TASK DESCRIPTION:
Please transcribe the entries exactly and omit the images they contain.

DATA LISTING:
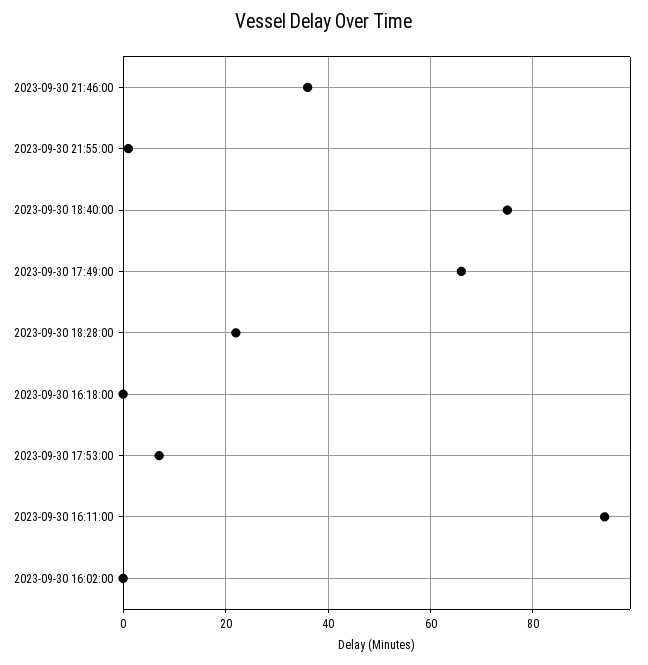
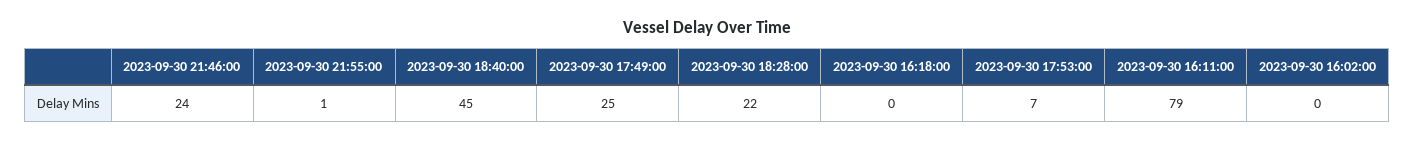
  {
-   "2023-09-30 21:46:00": 35,
+   "2023-09-30 21:46:00": 24,
    "2023-09-30 21:55:00": 1,
-   "2023-09-30 18:40:00": 75,
+   "2023-09-30 18:40:00": 45,
-   "2023-09-30 17:49:00": 65,
+   "2023-09-30 17:49:00": 25,
    "2023-09-30 18:28:00": 22,
    "2023-09-30 16:18:00": 0,
    "2023-09-30 17:53:00": 7,
-   "2023-09-30 16:11:00": 95,
+   "2023-09-30 16:11:00": 79,
    "2023-09-30 16:02:00": 0
  }

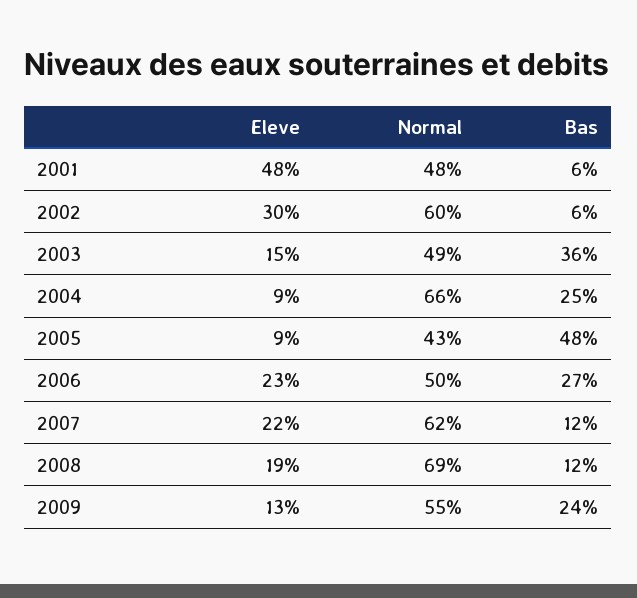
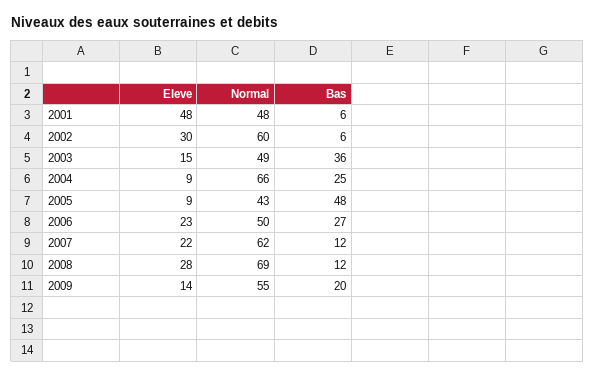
  {
    "Eleve": {
      "2001": 48,
      "2002": 30,
      "2003": 15,
      "2004": 9,
      "2005": 9,
      "2006": 23,
      "2007": 22,
-     "2008": 19,
+     "2008": 28,
-     "2009": 13
+     "2009": 14
    },
    "Normal": {
      "2001": 48,
      "2002": 60,
      "2003": 49,
      "2004": 66,
      "2005": 43,
      "2006": 50,
      "2007": 62,
      "2008": 69,
      "2009": 55
    },
    "Bas": {
      "2001": 6,
      "2002": 6,
      "2003": 36,
      "2004": 25,
      "2005": 48,
      "2006": 27,
      "2007": 12,
      "2008": 12,
-     "2009": 24
+     "2009": 20
    }
  }

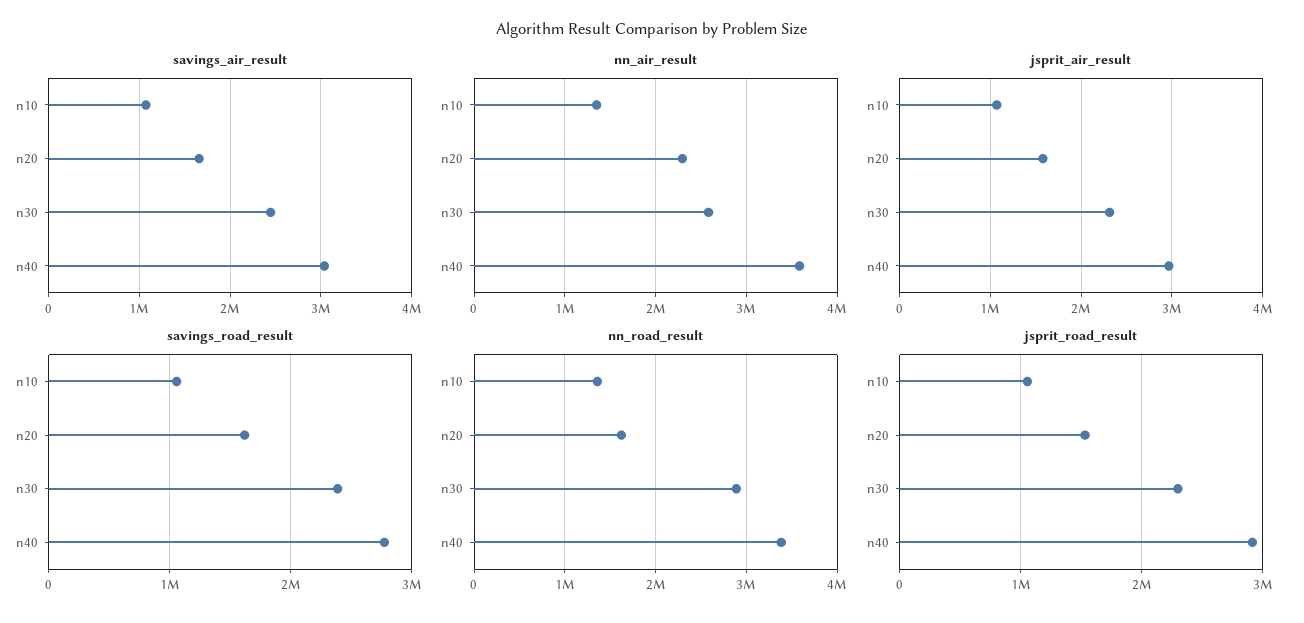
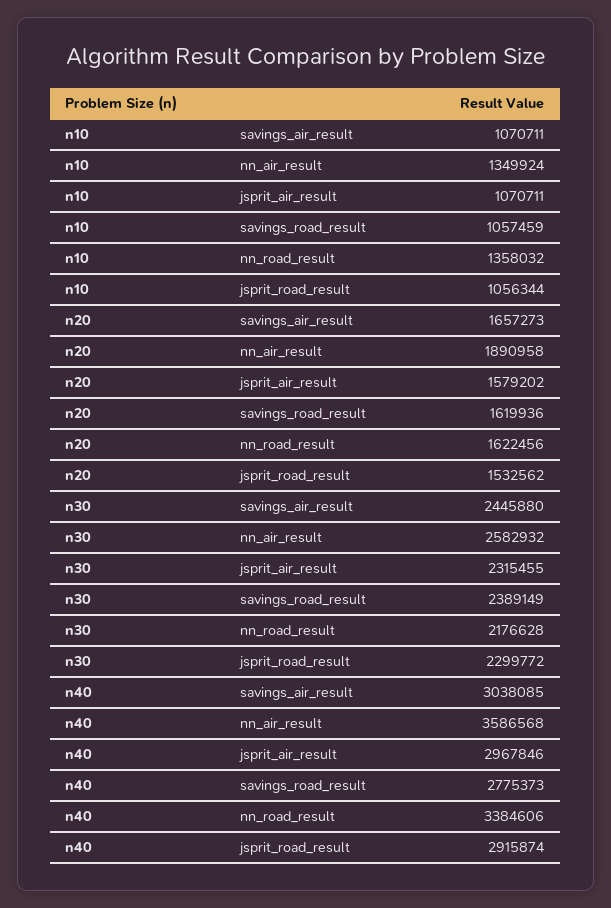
  {
    "savings_air_result": {
      "n10": 1070711,
      "n20": 1657273,
      "n30": 2445880,
      "n40": 3038085
    },
    "nn_air_result": {
      "n10": 1349924,
-     "n20": 2300000,
+     "n20": 1890958,
      "n30": 2582932,
      "n40": 3586568
    },
    "jsprit_air_result": {
      "n10": 1070711,
      "n20": 1579202,
      "n30": 2315455,
      "n40": 2967846
    },
    "savings_road_result": {
      "n10": 1057459,
      "n20": 1619936,
      "n30": 2389149,
      "n40": 2775373
    },
    "nn_road_result": {
      "n10": 1358032,
      "n20": 1622456,
-     "n30": 2900000,
+     "n30": 2176628,
      "n40": 3384606
    },
    "jsprit_road_result": {
      "n10": 1056344,
      "n20": 1532562,
      "n30": 2299772,
      "n40": 2915874
    }
  }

RESULT OF THE EXERCISE:
  {
-   "2023-09-30 21:46:00": 35,
+   "2023-09-30 21:46:00": 24,
    "2023-09-30 21:55:00": 1,
-   "2023-09-30 18:40:00": 75,
+   "2023-09-30 18:40:00": 45,
-   "2023-09-30 17:49:00": 65,
+   "2023-09-30 17:49:00": 25,
    "2023-09-30 18:28:00": 22,
    "2023-09-30 16:18:00": 0,
    "2023-09-30 17:53:00": 7,
-   "2023-09-30 16:11:00": 95,
+   "2023-09-30 16:11:00": 79,
    "2023-09-30 16:02:00": 0
  }

  {
    "Eleve": {
      "2001": 48,
      "2002": 30,
      "2003": 15,
      "2004": 9,
      "2005": 9,
      "2006": 23,
      "2007": 22,
-     "2008": 19,
+     "2008": 28,
-     "2009": 13
+     "2009": 14
    },
    "Normal": {
      "2001": 48,
      "2002": 60,
      "2003": 49,
      "2004": 66,
      "2005": 43,
      "2006": 50,
      "2007": 62,
      "2008": 69,
      "2009": 55
    },
    "Bas": {
      "2001": 6,
      "2002": 6,
      "2003": 36,
      "2004": 25,
      "2005": 48,
      "2006": 27,
      "2007": 12,
      "2008": 12,
-     "2009": 24
+     "2009": 20
    }
  }

  {
    "savings_air_result": {
      "n10": 1070711,
      "n20": 1657273,
      "n30": 2445880,
      "n40": 3038085
    },
    "nn_air_result": {
      "n10": 1349924,
-     "n20": 2300000,
+     "n20": 1890958,
      "n30": 2582932,
      "n40": 3586568
    },
    "jsprit_air_result": {
      "n10": 1070711,
      "n20": 1579202,
      "n30": 2315455,
      "n40": 2967846
    },
    "savings_road_result": {
      "n10": 1057459,
      "n20": 1619936,
      "n30": 2389149,
      "n40": 2775373
    },
    "nn_road_result": {
      "n10": 1358032,
      "n20": 1622456,
-     "n30": 2900000,
+     "n30": 2176628,
      "n40": 3384606
    },
    "jsprit_road_result": {
      "n10": 1056344,
      "n20": 1532562,
      "n30": 2299772,
      "n40": 2915874
    }
  }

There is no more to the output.